Thread is the collaborative choreographic effort of Amanda Byars, Amanda Exley Lower, Bridget Roosa, and Laurel Zahrobsky.   These four choreographers, dancers, and teachers joined forces to present a series of four performances that lift up the voices of women expressed through dance in Atlanta, GA and Chattanooga, TN.  Each artist offers her own unique movement research through solo, duet, and group dances. As all four artists are also educators, these performances offered powerful outside of the classroom experiences for their students and the communities at large.  This project aimed to reach a broad audience in both cities of all ages and backgrounds and most importantly affirm the importance and value of women artists. The performances took place at the Performing Arts Studio on the campus of Emory University in Atlanta, GA and at the Barking Legs Theater in Chattanooga, TN.

I chose to present Lester Horton’s The Beloved as my artistic contribution to this concert.  This was the only historical work on the program and the significance of the female voice in this work encourages the need for awareness of domestic violence.  Through the research necessary to dance this role I found some staggering statistics from the National Domestic Hotline. 

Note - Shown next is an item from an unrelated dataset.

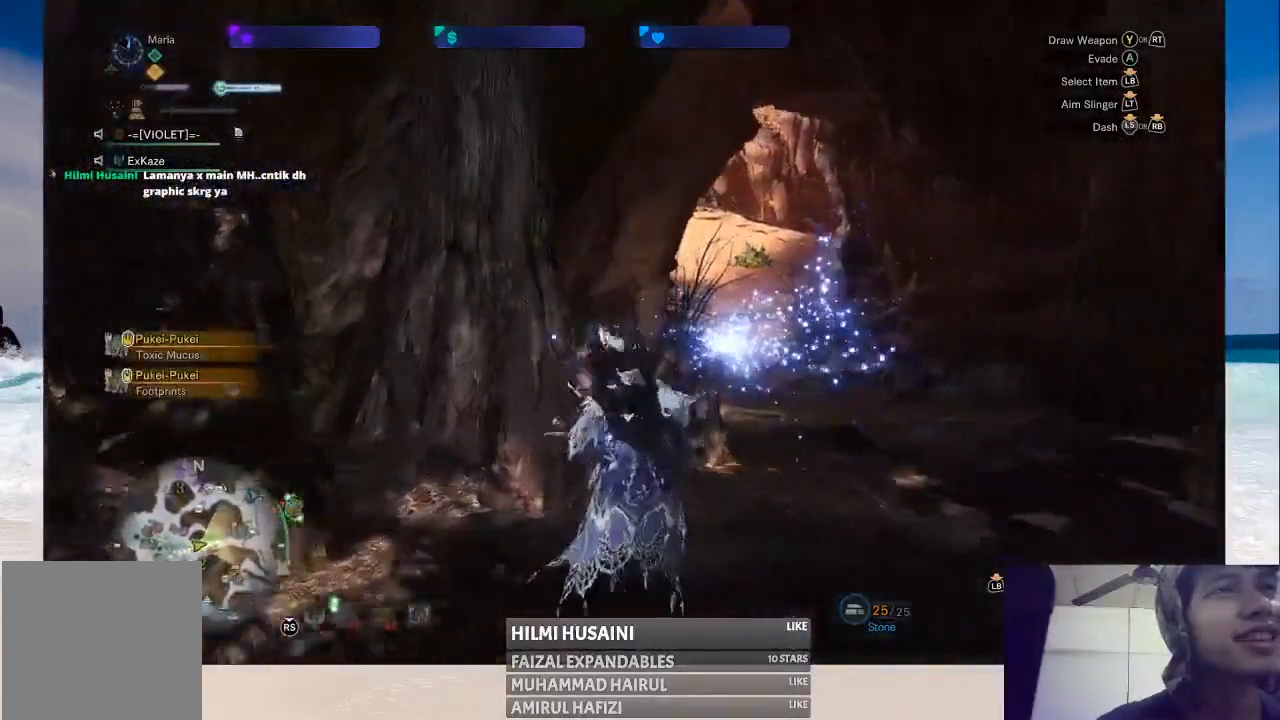
{"buttons": [], "left_stick": "up", "right_stick": "center", "events": [[217, "B", "down"], [300, "B", "up"], [383, "B", "down"], [467, "B", "up"]]}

  • On average, 24 people per minute are victims of rape, physical violence or stalking by an intimate partner in the United States-more than 12 million women and men over the course of a year
  • More than 1 in 3 women and more than 1 in 4 men in the United states have experienced rape, physical violence and/or stalking by an intimate partner in their lifetime. 
  • Most female victims of intimate partner violence were previously victimized by the same offender, including 77% of females ages 18 to 24, 76% of females ages 25-34, and 81% of females ages 35-49.

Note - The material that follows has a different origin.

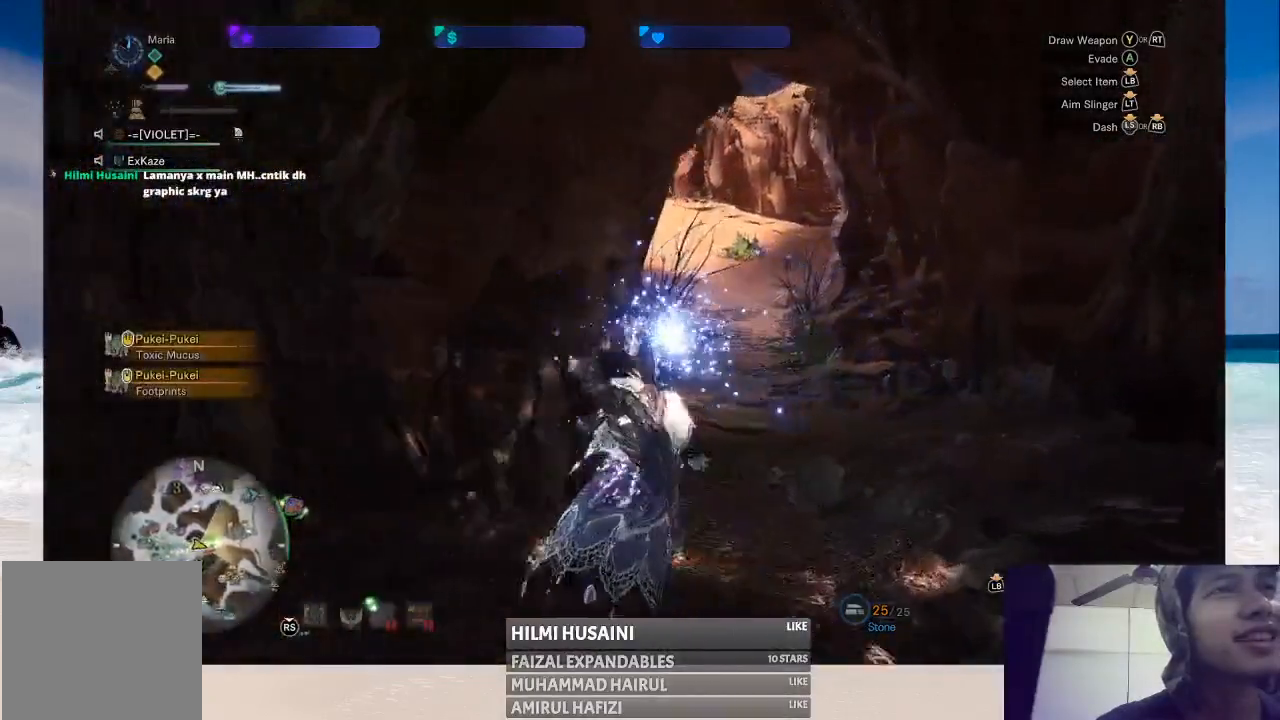
{"buttons": [], "left_stick": "up", "right_stick": "center", "events": [[50, "B", "down"], [133, "B", "up"], [217, "B", "down"], [300, "B", "up"]]}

These horrific statistics fueled my performance as my character kept returning to the man who was handling her in a violent and aggressive manner until finally he went too far, strangling her to death.  

A serendipitous encounter: On the final evening of the Atlanta performance I decided to take an uber to the theater.  My driver was a lovely woman who was telling me of her hard work during her time in Atlanta in which she had to rebuild her life to act as a role model to her two young children.  She continued to share that in the evenings she worked in a shelter with women who are currently victims of domestic violence.  She chose this because she herself is a survivor, one of the lucky ones who got away.  She had no idea I was a dancer about to dance the role of a victim of domestic violence.  When I told her she pulled the car over and began to detail all of the physical and emotional abuse she had lived to tell about.  She shared a lot and we were both very emotional, but dance became reality when she told me she was often choked just to the point of becoming unconscious.  This is how my character dies at the end of the work.  Thankfully her fate was different from most.  I told her I would dedicate that evenings performance to her and invited her as my guest.  She was hesitant, but did come back a few hours later to see the performance.  We never got to talk as she had to make a work shift at the shelter, but this encounter solidified my belief in staging from Labanotation score.  I can only hope that this performance served as a cathartic experience for her as well as opening up the dialogue about a topic that is still relevant today.